Stop the stealing of gold and other minerals
We call this 'conflict gold', just like blood diamond. This is corporate gold, because Sudan is the third largest gold producer in in Africa, and I think the 12th in the world. [Gold is mined and exported by both the army and the RSF.] This massive amount of gold there, most of this gold, goes to the Dubai market. Saudi Arabia is involved in different capacities. Egypt is involved. Almost a dozen countries are involved. If global organizations work with the OECD to regulate the gold trade, I believe it could be a deterrent.

It's a war about resources, not only gold. We have a lot of minerals and elements that the world needs, including copper, iron ore and rare earths. [SEE Gold and the war in Sudan - Chatham House Research Paper

Media needs to report the atrocities, rapes and human rights violations.
We need immediate action to stop the massacres and human rights violations. The rape of women and girls, and also of young boys, is a tool of war. There's no media there, so they have free hand to do whatever they want. We need immediate unfettered access to humanitarian aid. Because, as we speak, people are still dying of starvation and famine.

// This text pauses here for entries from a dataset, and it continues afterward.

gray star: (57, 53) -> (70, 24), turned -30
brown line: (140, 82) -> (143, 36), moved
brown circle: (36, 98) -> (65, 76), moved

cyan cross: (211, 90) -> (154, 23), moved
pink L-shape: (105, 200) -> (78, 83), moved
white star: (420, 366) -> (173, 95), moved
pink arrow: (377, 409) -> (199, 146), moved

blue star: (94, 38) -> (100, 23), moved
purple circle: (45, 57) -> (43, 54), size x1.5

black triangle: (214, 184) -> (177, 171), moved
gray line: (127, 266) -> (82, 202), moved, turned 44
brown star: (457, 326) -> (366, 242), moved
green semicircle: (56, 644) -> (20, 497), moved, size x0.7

Only coercive diplomacy can block the heavy weaponry that prolongs the conflict.

Stop the arms shipments
Stop fueling the war; stop providing arms. Through diplomacy and maybe coercion, the international community needs to stop the arms.

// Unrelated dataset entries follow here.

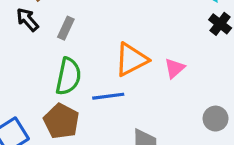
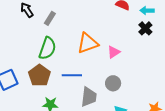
blue line: (108, 96) -> (72, 75), moved
gray circle: (216, 119) -> (113, 83), moved

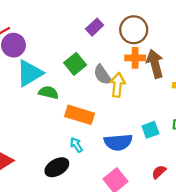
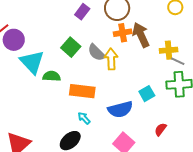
cyan triangle: (30, 73) -> (32, 62), turned -32

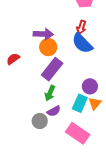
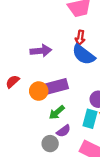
orange circle: (48, 47) -> (39, 91), moved
purple rectangle: (52, 69) -> (55, 87), turned 45
green arrow: (50, 93) -> (57, 112), turned 35

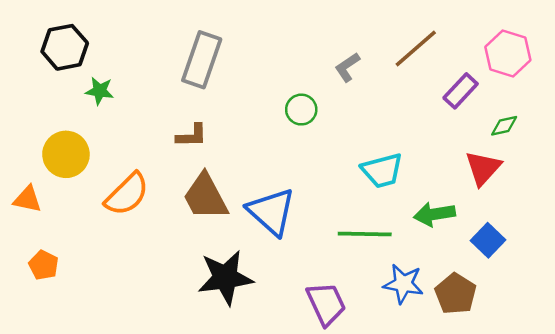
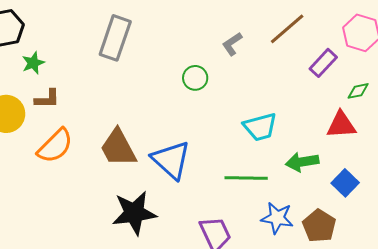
green star: (100, 91) -> (33, 63), turned -30
brown L-shape: (192, 136) -> (47, 99), moved
red triangle: (483, 168) -> (341, 125), turned 44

[Editor: Before it was dismantled by the current U.S. administration, the United States Institute of Peace, a 40-year-old independent non-profit organization devoted to peacebuilding, published a history of U.S. use of coercive diplomacy to end conflicts abroad.]

AllAfrica:
We've been constantly amazed at the courage of the young people who were in the streets, when it was still possible to do it across Sudan, setting up soup kitchens, the neighborhood kitchens that were supplying much of the food for much of the population. They were really courageous and are still doing what they can.

Adam:
Yeah, they are. We are working actually close with them. I'm part of the Darfur Diaspora Association. the Vice President. We have partnerships with some organizations here in Canada, also youth and university, basically students and professors. In partnership, we are constantly sending money, raising funds, and sending money to these soup kitchen, communal kitchens, we call them. We never stopped, even now, after decimation of communities and people fleeing to a neighboring town called Tawila.

I know it's not a lot, but we sent them almost $80,000 right away, just to keep these kitchens moving. But we need the international community. We don't have much resources. This will run dry very fast.

AllAfrica:
Are you getting contributions from beyond the Sudanese diaspora?

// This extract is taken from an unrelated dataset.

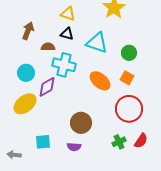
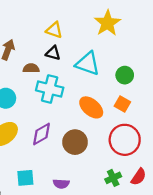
purple diamond: (47, 87) -> (42, 134), moved
brown circle: (81, 123) -> (75, 142), moved

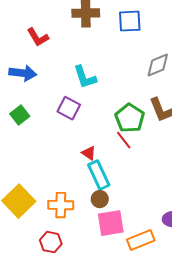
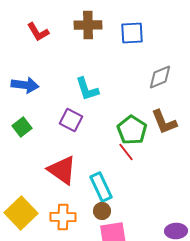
red L-shape: (38, 37) -> (38, 32), moved
red triangle: (89, 153) -> (62, 170), moved, size x2.0

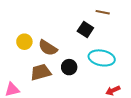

No. We applied for grants, such as to the Canadian government, that did not materialize yet. That's the only hope.

AllAfrica:
AllAfrica will publish a link for donations to the Mutual Aid Societies of Sudan.

Adam:
That would be great!

AllAfrica:
It's hard to say what it will produce. So many people are so desperate these days, but it's worth putting out there.

Money donated to Sudanese supporters of mutual aid societies outside the country goes directly to the Sudanese Emergency Respoonse Rooms.

Adam:
Our Darfur Diaspora Association is a registered charity, tax receipts will be issued. You'll be surprised that $1 will make a difference, because $1 can feed a child a day, or maybe a child and his mom or his family. Anything will help. Anything will make a difference. And, as I said, civil society has to be in the middle. Without civil society, no lasting peace will happen.

[Editor: New York Times columinist Nick Kristof has made an agreement with U.S. organizations that will match donations to the Mutual Aid Sudan Coaltion, potentially multiplying donations in the millions.

AllAfrica:
Thank you for spending this time talking with us.

Adam:
Thank you for the opportunity and the time AllAfrica took to hear our voice. I really appreciate this call and any effort that people put to shed light on the tragedy in Darfur. It is very, very much appreciated, because it will make a difference. When good people do good things, good things will definitely happen.

Ismail Adam is a financial services advisor and a senior executive executive officer of the Darfur Association of Canada. He lives near Toronto.